Вот тут я бы с императрицей поспорил. Но не буду.
– Значит, дорогая моя, ты предлагаешь… хм… но каким образом?
Аракчеев, до этого момента молча копошившийся в папке с бумагами, поднял голову:
– Ваше Императорское Величество, существует указ о сохранении титулов, имевшихся до присоединения земель к Российской империи. Почему бы не объявить господина Белякова…
– Царём? – Я довольно невежливо перебил военного министра. – Или вообще «потрясателем вселенной»?
Сам Александр Фёдорович, пока решалась его судьба, скромно старался стать как можно незаметнее. Сразу было видно, что грядущее возвышение купца нисколько не радует. Напротив, по выступившим на бледном лице бисеринкам пота можно судить о внутренней борьбе между ужасом и паникой. Первый побеждал с большим преимуществом.
– Ну зачем сразу царём? – возразил Аракчеев. – Монголия, как известно, пока не входит в число российских губерний, поэтому можно записать с понижением в чине. Простите, в титуле. До княжеского, например.
А что, неплохо придумано. Причём на фоне прошлых моих указов новый явится образцом благоразумия и продуманности. Объявим Белякова наследником Темучина, завещавшего прямому потомку золотые месторождения Южного Урала и Сибири, без разделения оных на Западную и Восточную. А завещание… а завещание пусть Ростопчин придумывает, у него голова большая.
– Фёдорыч!
– Да, Ваше Императорское Величество?
– Поздравляю князем! Цимлянского сюда!
Купец не успел ничего сказать в ответ – только встал с лавки, как оконное стекло осыпалось со звоном, и влетевшая с улицы пуля ударила его в грудь. Грохот выстрела, почти полностью заглушённый визгом испуганной императрицы, не сразу воспринялся мозгом. Второй подарок сбил с подоконника цветочный горшок, разбросав по комнате землю и ошмётки безвинно загубленного помидорного куста. И с опозданием до меня дошла суть происходящего: нас убивают. Не конкретно императора Павла Петровича Романова, а вообще всех, потому что сквозь мутноватое стекло вряд ли разглядишь, кто попался на мушку.

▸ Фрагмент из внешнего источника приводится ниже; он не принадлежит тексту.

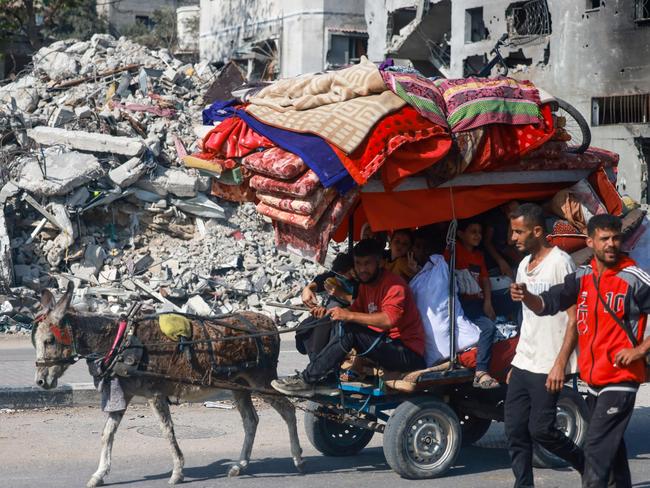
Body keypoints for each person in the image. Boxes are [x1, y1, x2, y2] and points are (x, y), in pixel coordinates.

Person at [510, 214, 650, 488]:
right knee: (613, 449)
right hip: (594, 380)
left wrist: (640, 350)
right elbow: (548, 304)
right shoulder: (582, 277)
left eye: (616, 238)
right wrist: (526, 296)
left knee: (596, 452)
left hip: (621, 380)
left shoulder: (634, 277)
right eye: (604, 239)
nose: (611, 244)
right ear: (590, 242)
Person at [272, 238, 426, 397]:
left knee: (350, 330)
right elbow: (354, 310)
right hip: (384, 344)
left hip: (406, 352)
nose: (362, 269)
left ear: (379, 263)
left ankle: (307, 380)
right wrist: (330, 313)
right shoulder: (367, 285)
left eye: (367, 264)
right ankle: (327, 377)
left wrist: (348, 315)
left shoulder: (395, 285)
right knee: (330, 322)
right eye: (358, 264)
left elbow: (388, 320)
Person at [504, 203, 584, 488]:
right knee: (514, 430)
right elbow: (527, 319)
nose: (513, 238)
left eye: (519, 232)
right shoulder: (523, 266)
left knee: (542, 430)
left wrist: (561, 363)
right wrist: (516, 360)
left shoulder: (561, 262)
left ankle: (587, 466)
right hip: (525, 361)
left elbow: (574, 319)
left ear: (537, 231)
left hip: (549, 363)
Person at [447, 218, 498, 388]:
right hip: (461, 304)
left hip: (477, 302)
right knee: (489, 328)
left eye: (479, 232)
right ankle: (481, 371)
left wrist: (488, 303)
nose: (478, 235)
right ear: (461, 234)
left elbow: (485, 280)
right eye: (473, 232)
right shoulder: (452, 252)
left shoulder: (479, 256)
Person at [296, 253, 358, 362]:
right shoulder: (336, 277)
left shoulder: (360, 282)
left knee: (323, 327)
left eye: (346, 273)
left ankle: (319, 363)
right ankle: (316, 361)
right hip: (331, 312)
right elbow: (321, 280)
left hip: (350, 315)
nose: (341, 277)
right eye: (339, 274)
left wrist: (341, 294)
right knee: (305, 327)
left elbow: (360, 304)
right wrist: (308, 288)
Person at [483, 201, 522, 279]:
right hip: (493, 264)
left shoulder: (520, 219)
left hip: (513, 262)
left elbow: (511, 241)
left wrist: (513, 217)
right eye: (508, 209)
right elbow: (487, 241)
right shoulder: (495, 217)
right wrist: (500, 260)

– Слезай! – Я безуспешно пытаюсь спихнуть Аракчеева, прикрывшего мою августейшую особу собственным телом. Похвально, но граф чуть не вдвое выше ростом и значительно тяжелее, так что попытки выбраться тщетны, а он ещё и сопротивляется.
– Сейчас помогу, государь! – послышался странно знакомый голос, который уже не надеялся более услышать, и военного министра потащило в сторону. – Алексей Андреевич, отпусти Его Величество!
– Фёдорыч? Живой?
– Божьей милостью, государь. – Беляков одной рукой тянул за ногу Аракчеева, а другой, болезненно морщась, потирал грудь. – Не попустила Пресвятая Богородица.